== RECORDS ==

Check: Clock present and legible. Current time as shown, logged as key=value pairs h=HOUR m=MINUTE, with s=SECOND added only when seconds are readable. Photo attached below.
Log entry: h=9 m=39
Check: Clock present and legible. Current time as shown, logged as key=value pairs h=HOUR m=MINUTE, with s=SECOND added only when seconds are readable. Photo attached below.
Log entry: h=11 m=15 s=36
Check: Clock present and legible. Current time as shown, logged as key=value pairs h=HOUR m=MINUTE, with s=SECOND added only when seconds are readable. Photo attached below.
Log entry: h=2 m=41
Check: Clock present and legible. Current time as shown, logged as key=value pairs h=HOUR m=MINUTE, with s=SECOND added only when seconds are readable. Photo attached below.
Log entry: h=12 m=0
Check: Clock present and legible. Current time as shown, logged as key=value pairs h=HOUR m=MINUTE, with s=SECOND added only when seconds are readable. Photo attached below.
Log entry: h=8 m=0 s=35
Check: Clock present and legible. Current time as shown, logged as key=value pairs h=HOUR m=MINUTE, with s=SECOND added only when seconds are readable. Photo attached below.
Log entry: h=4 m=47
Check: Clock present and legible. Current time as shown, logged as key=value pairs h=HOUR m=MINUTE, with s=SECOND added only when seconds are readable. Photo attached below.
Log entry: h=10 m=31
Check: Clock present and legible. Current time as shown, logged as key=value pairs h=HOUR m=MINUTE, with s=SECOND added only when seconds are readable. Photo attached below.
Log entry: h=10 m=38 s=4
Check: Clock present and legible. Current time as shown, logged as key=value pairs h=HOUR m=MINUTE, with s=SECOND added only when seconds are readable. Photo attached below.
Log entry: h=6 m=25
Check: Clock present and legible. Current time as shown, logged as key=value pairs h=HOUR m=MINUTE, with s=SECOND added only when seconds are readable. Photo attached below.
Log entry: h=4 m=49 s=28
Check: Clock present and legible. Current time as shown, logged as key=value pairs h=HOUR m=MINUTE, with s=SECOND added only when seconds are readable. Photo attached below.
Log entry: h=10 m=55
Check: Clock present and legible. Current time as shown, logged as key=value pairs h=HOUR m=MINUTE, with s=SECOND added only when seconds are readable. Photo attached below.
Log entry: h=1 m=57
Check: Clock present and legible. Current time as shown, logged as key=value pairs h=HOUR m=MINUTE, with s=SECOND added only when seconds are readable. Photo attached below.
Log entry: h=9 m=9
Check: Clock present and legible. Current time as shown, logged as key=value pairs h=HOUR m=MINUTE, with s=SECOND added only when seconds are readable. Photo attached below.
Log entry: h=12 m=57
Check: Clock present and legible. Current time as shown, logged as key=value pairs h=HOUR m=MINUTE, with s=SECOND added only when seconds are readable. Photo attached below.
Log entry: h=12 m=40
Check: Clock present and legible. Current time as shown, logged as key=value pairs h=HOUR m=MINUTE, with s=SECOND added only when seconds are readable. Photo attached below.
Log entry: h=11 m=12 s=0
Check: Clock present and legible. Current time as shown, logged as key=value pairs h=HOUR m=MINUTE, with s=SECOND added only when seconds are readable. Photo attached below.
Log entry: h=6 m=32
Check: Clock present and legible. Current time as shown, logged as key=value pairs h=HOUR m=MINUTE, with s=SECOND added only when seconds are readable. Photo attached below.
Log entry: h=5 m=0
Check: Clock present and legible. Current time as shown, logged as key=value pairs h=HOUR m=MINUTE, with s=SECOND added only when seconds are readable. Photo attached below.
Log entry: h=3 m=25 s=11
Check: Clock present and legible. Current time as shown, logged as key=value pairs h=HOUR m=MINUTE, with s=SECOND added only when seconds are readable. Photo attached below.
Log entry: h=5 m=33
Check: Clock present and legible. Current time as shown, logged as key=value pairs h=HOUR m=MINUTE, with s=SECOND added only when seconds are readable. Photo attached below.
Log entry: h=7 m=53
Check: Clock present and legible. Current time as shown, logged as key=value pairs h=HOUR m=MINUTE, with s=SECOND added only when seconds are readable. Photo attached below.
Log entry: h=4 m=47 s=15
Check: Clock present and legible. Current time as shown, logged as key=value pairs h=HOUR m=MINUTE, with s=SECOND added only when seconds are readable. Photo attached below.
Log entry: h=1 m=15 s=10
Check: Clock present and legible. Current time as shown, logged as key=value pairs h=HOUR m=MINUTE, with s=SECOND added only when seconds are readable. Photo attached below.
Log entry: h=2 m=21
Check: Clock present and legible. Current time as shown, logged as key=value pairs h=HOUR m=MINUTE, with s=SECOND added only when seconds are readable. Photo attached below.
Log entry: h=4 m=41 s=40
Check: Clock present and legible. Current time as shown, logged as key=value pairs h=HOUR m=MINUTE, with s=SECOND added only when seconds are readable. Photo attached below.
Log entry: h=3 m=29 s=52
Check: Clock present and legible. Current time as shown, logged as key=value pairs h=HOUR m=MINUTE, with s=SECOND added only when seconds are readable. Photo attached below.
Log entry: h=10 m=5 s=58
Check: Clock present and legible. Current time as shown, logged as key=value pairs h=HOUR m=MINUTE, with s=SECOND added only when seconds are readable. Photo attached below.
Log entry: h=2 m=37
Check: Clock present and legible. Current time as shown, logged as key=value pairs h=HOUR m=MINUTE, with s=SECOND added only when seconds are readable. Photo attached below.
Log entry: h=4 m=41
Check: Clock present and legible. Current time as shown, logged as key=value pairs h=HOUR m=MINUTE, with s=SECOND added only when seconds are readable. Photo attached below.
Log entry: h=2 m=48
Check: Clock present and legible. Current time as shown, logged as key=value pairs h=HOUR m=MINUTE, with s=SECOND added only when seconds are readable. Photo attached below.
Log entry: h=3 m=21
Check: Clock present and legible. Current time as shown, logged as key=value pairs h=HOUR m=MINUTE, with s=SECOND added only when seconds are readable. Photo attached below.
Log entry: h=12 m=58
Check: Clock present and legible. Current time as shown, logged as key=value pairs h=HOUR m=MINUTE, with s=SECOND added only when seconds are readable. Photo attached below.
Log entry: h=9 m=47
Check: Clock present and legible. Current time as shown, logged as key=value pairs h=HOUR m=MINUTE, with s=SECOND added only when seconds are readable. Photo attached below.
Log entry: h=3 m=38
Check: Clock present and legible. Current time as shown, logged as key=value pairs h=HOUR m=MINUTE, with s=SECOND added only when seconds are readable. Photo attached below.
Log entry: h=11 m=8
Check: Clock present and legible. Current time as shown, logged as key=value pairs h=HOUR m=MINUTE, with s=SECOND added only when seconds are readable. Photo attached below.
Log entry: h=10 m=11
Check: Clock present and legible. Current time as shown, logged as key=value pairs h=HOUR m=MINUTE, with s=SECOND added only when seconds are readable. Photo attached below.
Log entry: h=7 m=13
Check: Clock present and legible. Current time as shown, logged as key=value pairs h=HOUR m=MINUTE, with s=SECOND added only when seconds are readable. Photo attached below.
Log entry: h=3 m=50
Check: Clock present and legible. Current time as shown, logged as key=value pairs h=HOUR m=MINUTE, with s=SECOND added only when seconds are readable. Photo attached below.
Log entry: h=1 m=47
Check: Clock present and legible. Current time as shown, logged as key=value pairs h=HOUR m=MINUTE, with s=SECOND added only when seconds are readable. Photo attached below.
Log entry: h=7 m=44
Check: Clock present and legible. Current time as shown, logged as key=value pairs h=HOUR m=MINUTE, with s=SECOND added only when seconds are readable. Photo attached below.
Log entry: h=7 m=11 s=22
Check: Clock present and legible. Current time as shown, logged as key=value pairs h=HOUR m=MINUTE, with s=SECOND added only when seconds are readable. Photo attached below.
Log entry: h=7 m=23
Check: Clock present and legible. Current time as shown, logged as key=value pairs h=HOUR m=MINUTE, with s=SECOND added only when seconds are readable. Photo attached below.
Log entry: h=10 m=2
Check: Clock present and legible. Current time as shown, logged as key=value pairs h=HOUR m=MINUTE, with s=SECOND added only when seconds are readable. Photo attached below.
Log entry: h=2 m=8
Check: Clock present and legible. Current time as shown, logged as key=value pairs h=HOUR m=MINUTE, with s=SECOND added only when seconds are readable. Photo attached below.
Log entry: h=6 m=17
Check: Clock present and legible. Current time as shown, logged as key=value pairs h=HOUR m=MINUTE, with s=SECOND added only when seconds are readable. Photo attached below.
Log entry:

===

## [REQUIRED WORK]
Starting with the first item and going on through the line with "Log entry: h=12 m=0", output the items as a two-column CSV headed check and log_entry. Give one row per item, with its text and its answer each in a single quoted field and any line breaks turned into spaces.

## [OUTPUT]
check,log_entry
"Check: Clock present and legible. Current time as shown, logged as key=value pairs h=HOUR m=MINUTE, with s=SECOND added only when seconds are readable. Photo attached below. Log entry:","h=9 m=39"
"Check: Clock present and legible. Current time as shown, logged as key=value pairs h=HOUR m=MINUTE, with s=SECOND added only when seconds are readable. Photo attached below. Log entry:","h=11 m=15 s=36"
"Check: Clock present and legible. Current time as shown, logged as key=value pairs h=HOUR m=MINUTE, with s=SECOND added only when seconds are readable. Photo attached below. Log entry:","h=2 m=41"
"Check: Clock present and legible. Current time as shown, logged as key=value pairs h=HOUR m=MINUTE, with s=SECOND added only when seconds are readable. Photo attached below. Log entry:","h=12 m=0"